- What to produce:
Copy exactly the lines of the records below, and only those lines, beginning with the line that contains "Sample 1 represents" and ending with the line that contains "8. Discussion and Conclusion".

○ ○ ○ ○ ○ ○ ○

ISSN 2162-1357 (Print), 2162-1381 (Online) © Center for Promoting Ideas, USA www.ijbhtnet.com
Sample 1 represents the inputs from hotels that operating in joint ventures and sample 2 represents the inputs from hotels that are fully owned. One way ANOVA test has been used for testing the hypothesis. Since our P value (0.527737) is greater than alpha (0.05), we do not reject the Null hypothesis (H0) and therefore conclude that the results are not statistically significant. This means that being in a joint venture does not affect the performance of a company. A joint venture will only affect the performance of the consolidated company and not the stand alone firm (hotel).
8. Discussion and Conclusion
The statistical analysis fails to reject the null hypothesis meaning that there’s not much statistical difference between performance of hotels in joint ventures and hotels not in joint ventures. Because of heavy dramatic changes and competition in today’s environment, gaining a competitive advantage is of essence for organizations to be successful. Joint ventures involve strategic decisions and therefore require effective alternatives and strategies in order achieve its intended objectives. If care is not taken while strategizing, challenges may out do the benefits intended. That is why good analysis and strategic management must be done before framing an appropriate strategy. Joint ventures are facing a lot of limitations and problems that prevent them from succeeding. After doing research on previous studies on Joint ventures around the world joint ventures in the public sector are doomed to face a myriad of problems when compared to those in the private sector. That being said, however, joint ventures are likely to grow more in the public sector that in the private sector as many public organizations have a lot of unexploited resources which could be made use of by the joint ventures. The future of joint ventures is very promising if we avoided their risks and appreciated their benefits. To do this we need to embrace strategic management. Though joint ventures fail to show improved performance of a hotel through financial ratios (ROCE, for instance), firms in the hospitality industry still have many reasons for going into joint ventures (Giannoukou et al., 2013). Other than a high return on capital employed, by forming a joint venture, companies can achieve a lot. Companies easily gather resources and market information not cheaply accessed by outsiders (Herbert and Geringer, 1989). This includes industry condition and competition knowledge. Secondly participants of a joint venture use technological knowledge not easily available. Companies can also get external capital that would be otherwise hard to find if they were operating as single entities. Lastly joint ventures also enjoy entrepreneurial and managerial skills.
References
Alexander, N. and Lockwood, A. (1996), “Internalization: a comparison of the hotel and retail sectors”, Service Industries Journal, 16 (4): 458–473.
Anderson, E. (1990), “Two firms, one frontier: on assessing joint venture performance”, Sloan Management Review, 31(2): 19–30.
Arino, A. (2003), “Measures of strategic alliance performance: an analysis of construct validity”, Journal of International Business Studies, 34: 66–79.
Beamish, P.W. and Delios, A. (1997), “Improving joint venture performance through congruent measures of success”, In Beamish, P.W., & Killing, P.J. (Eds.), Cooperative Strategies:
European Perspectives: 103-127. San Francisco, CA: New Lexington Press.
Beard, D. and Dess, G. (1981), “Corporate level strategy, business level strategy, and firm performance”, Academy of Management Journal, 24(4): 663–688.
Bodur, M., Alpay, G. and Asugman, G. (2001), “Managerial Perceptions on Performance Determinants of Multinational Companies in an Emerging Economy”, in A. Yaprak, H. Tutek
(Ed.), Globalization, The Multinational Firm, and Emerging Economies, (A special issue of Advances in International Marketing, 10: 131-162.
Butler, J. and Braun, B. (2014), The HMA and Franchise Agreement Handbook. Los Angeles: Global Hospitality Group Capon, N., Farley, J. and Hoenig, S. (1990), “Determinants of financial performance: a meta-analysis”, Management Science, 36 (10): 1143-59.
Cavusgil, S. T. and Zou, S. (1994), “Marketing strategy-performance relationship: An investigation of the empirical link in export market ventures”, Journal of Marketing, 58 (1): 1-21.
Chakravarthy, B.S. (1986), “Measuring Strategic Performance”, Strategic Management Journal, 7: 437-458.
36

○ ○ ○ ○ ○ ○ ○

- Your response:
Sample 1 represents the inputs from hotels that operating in joint ventures and sample 2 represents the inputs from hotels that are fully owned. One way ANOVA test has been used for testing the hypothesis. Since our P value (0.527737) is greater than alpha (0.05), we do not reject the Null hypothesis (H0) and therefore conclude that the results are not statistically significant. This means that being in a joint venture does not affect the performance of a company. A joint venture will only affect the performance of the consolidated company and not the stand alone firm (hotel).
8. Discussion and Conclusion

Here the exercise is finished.